=== WORK ORDER ===
Take the records below and set down exactly the lines from the one with "dehydration severe enough to damage" to the one with "Rise of the money coach", ends included; do not copy the pictures.

[Dataset entries]
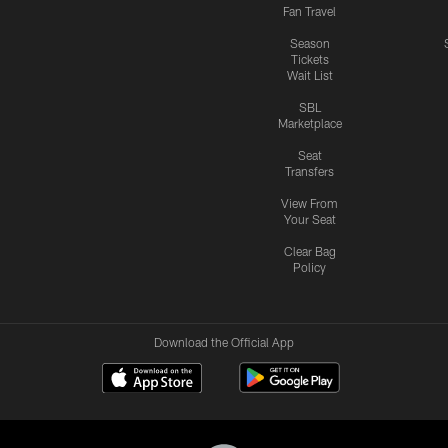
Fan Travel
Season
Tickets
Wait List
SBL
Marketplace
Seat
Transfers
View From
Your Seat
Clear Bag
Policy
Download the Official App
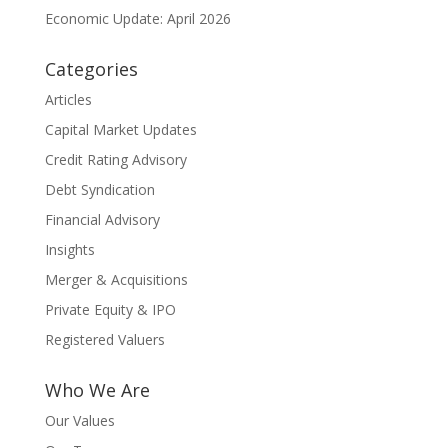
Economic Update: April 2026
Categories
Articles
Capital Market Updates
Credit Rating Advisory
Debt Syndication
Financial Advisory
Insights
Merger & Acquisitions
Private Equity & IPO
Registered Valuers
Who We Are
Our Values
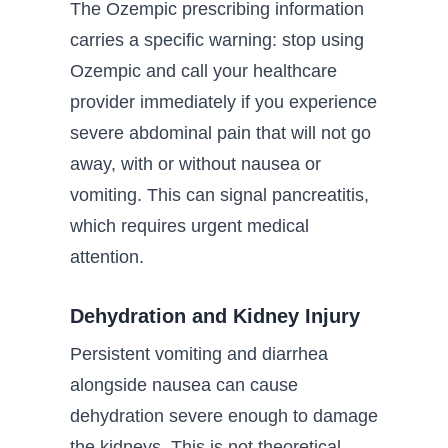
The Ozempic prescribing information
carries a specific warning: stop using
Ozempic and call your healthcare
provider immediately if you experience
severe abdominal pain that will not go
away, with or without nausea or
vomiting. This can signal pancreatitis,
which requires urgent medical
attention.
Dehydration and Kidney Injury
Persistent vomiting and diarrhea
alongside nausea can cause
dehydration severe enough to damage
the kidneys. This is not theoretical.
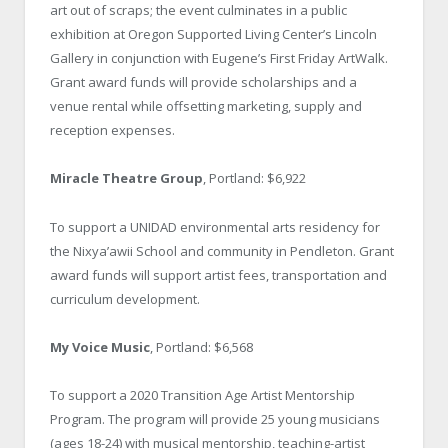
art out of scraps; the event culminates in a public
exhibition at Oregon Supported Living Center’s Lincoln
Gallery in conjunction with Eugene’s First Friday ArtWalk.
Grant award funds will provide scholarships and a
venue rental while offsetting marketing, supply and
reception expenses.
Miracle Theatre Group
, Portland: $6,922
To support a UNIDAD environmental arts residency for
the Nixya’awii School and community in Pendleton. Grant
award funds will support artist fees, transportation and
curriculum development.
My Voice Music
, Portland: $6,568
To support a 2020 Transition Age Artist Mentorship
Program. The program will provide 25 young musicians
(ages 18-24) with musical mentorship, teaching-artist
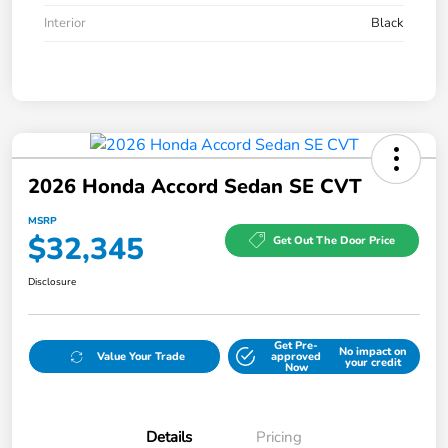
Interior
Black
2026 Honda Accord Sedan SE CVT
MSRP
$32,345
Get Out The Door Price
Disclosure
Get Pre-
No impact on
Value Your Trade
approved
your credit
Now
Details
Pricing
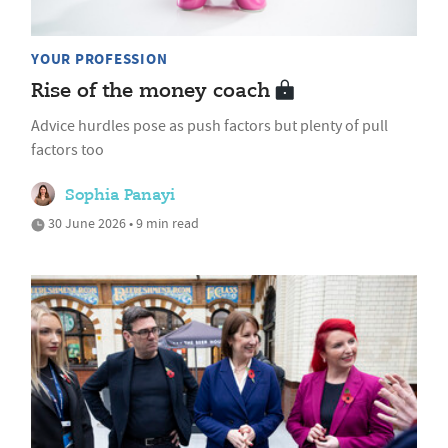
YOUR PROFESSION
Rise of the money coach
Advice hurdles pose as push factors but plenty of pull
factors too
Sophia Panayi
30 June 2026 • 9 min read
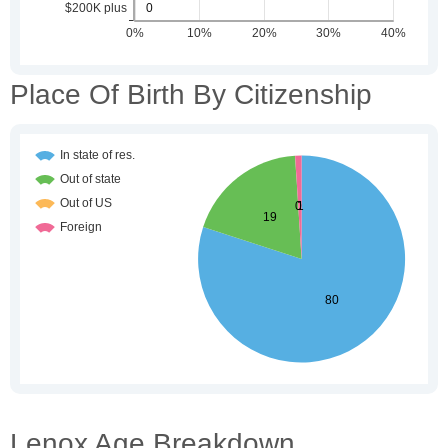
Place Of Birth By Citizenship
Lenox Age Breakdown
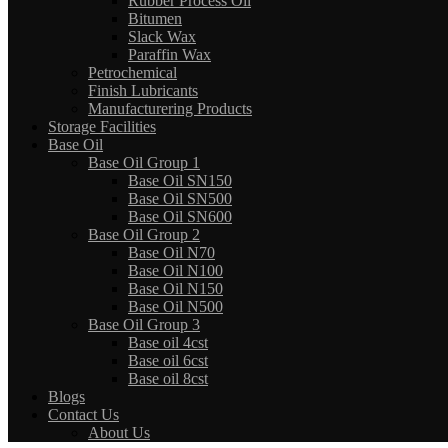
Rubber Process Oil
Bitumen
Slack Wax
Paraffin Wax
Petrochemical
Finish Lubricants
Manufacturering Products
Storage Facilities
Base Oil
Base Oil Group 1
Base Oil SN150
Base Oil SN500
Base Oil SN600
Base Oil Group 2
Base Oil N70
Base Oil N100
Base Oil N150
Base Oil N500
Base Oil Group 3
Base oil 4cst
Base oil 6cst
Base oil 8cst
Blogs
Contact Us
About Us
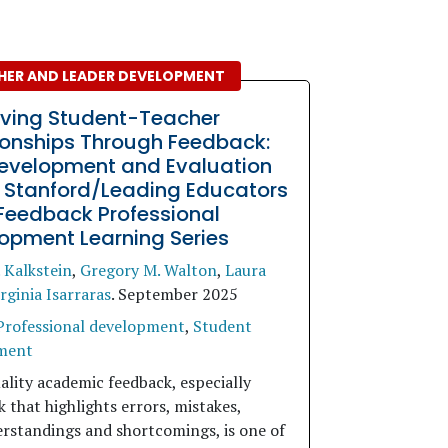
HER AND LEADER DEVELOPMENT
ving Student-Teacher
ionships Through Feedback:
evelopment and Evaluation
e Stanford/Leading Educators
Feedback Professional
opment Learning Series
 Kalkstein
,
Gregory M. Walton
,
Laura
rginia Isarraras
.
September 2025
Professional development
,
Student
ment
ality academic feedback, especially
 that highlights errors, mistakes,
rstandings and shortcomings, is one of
---
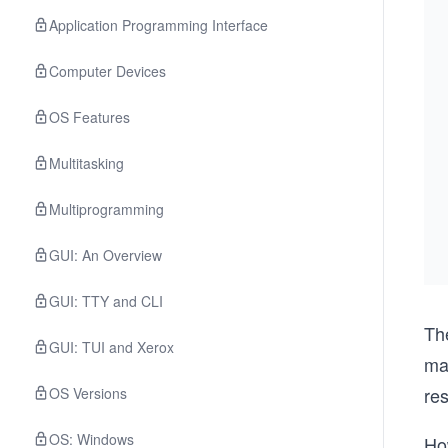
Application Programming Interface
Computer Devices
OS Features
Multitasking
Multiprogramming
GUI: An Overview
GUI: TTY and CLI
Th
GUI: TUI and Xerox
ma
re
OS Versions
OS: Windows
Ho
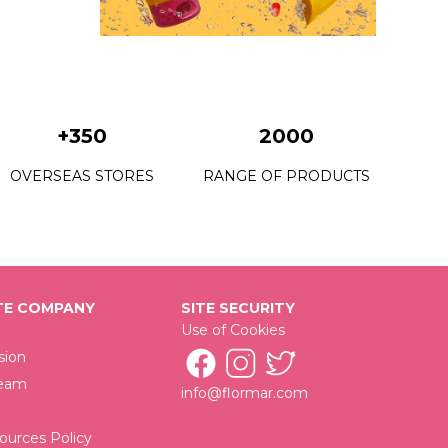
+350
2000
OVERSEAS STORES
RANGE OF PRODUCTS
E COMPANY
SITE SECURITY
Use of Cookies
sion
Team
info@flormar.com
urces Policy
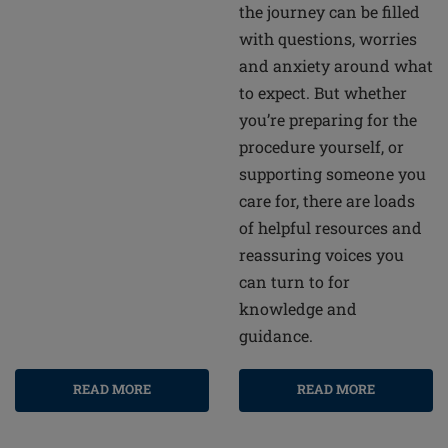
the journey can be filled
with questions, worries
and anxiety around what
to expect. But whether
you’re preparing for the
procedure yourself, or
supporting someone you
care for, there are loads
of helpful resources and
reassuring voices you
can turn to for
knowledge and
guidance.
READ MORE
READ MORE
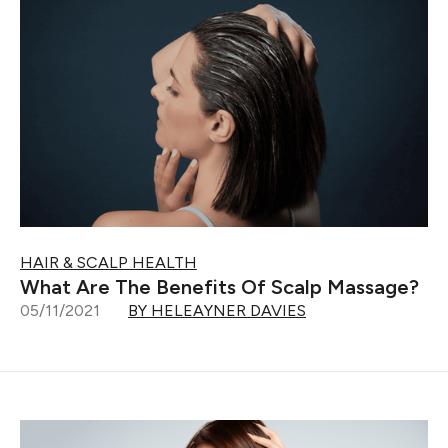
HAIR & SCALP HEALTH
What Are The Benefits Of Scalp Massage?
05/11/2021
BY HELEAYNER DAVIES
==
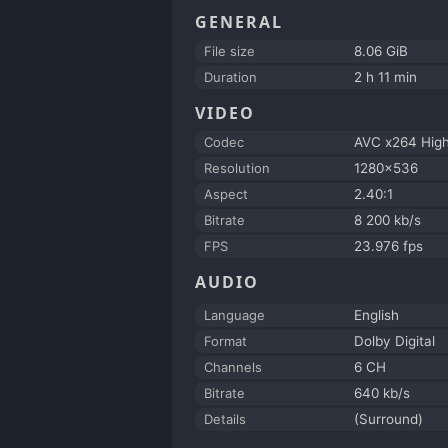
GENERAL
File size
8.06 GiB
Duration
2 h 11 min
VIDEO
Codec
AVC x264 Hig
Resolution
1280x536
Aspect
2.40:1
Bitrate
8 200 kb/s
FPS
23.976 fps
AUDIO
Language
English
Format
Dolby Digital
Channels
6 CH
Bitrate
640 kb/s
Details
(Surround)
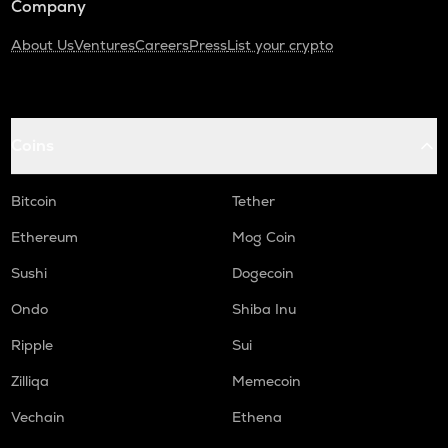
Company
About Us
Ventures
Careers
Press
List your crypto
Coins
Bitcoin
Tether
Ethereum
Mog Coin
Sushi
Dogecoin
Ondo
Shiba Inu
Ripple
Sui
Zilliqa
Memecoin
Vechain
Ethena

=== YOUR RESPONSE ===
dehydration severe enough to damage
the kidneys. This is not theoretical.
art out of scraps; the event culminates in a public
exhibition at Oregon Supported Living Center’s Lincoln
Gallery in conjunction with Eugene’s First Friday ArtWalk.
Grant award funds will provide scholarships and a
venue rental while offsetting marketing, supply and
reception expenses.
Miracle Theatre Group
, Portland: $6,922
To support a UNIDAD environmental arts residency for
the Nixya’awii School and community in Pendleton. Grant
award funds will support artist fees, transportation and
curriculum development.
My Voice Music
, Portland: $6,568
To support a 2020 Transition Age Artist Mentorship
Program. The program will provide 25 young musicians
(ages 18-24) with musical mentorship, teaching-artist
Interior
Black
2026 Honda Accord Sedan SE CVT
MSRP
$32,345
Get Out The Door Price
Disclosure
Get Pre-
No impact on
Value Your Trade
approved
your credit
Now
Details
Pricing
YOUR PROFESSION
Rise of the money coach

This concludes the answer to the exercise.